>> begin Exercise material

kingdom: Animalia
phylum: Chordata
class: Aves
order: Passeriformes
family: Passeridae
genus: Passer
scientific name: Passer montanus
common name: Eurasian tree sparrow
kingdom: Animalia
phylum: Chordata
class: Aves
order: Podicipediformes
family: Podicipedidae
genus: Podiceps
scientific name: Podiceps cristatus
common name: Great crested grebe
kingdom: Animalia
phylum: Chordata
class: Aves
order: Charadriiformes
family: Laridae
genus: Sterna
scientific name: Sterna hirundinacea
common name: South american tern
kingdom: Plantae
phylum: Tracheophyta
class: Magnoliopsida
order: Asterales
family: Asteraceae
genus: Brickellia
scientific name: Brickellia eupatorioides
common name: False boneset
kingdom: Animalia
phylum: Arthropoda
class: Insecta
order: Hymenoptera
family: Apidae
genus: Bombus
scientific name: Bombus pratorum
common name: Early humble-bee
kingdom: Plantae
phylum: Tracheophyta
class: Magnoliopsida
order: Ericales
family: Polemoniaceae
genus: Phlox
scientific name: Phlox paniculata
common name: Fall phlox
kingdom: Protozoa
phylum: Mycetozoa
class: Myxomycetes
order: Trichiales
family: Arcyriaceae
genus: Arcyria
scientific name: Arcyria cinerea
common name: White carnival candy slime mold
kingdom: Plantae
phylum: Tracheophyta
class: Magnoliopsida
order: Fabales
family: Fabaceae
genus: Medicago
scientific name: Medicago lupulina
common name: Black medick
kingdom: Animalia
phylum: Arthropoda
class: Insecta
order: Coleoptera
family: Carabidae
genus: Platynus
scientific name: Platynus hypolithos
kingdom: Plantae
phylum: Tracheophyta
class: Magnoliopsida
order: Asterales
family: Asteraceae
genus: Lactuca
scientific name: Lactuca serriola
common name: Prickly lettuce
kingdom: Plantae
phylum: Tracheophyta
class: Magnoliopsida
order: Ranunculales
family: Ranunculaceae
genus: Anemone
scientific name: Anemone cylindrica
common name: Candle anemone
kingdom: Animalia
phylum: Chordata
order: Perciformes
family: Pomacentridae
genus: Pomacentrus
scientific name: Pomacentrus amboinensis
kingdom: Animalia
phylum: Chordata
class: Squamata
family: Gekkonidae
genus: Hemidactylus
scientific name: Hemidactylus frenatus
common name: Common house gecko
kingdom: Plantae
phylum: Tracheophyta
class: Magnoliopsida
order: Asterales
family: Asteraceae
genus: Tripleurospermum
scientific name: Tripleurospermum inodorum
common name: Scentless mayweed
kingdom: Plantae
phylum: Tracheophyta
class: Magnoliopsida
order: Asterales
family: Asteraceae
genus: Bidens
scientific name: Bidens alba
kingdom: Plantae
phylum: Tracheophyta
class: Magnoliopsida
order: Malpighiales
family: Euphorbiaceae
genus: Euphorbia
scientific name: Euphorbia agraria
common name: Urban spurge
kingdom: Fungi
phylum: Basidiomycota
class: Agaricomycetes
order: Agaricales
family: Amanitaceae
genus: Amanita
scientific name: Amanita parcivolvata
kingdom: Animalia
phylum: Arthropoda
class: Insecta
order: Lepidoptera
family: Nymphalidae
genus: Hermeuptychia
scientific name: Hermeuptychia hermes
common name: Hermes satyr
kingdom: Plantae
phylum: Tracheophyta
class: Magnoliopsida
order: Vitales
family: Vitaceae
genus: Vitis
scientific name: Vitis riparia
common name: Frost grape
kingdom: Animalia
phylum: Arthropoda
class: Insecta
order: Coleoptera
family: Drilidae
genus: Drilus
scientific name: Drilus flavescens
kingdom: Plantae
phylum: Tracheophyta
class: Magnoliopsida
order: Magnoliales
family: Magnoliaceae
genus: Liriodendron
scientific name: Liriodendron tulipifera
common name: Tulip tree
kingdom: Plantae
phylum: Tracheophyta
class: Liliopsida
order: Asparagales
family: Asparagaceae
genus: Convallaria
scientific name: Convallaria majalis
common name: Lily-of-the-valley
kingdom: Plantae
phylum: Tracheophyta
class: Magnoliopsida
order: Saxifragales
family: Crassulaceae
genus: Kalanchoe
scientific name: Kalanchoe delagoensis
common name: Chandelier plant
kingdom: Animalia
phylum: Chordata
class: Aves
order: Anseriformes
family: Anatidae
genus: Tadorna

>> end Exercise material

# Your instructions
Please rewrite the items above from the beginning through the line containing "genus: Arcyria", swapping "common name" for "vernacular name" and leaving everything else unchanged.

# Full response
kingdom: Animalia
phylum: Chordata
class: Aves
order: Passeriformes
family: Passeridae
genus: Passer
scientific name: Passer montanus
vernacular name: Eurasian tree sparrow
kingdom: Animalia
phylum: Chordata
class: Aves
order: Podicipediformes
family: Podicipedidae
genus: Podiceps
scientific name: Podiceps cristatus
vernacular name: Great crested grebe
kingdom: Animalia
phylum: Chordata
class: Aves
order: Charadriiformes
family: Laridae
genus: Sterna
scientific name: Sterna hirundinacea
vernacular name: South american tern
kingdom: Plantae
phylum: Tracheophyta
class: Magnoliopsida
order: Asterales
family: Asteraceae
genus: Brickellia
scientific name: Brickellia eupatorioides
vernacular name: False boneset
kingdom: Animalia
phylum: Arthropoda
class: Insecta
order: Hymenoptera
family: Apidae
genus: Bombus
scientific name: Bombus pratorum
vernacular name: Early humble-bee
kingdom: Plantae
phylum: Tracheophyta
class: Magnoliopsida
order: Ericales
family: Polemoniaceae
genus: Phlox
scientific name: Phlox paniculata
vernacular name: Fall phlox
kingdom: Protozoa
phylum: Mycetozoa
class: Myxomycetes
order: Trichiales
family: Arcyriaceae
genus: Arcyria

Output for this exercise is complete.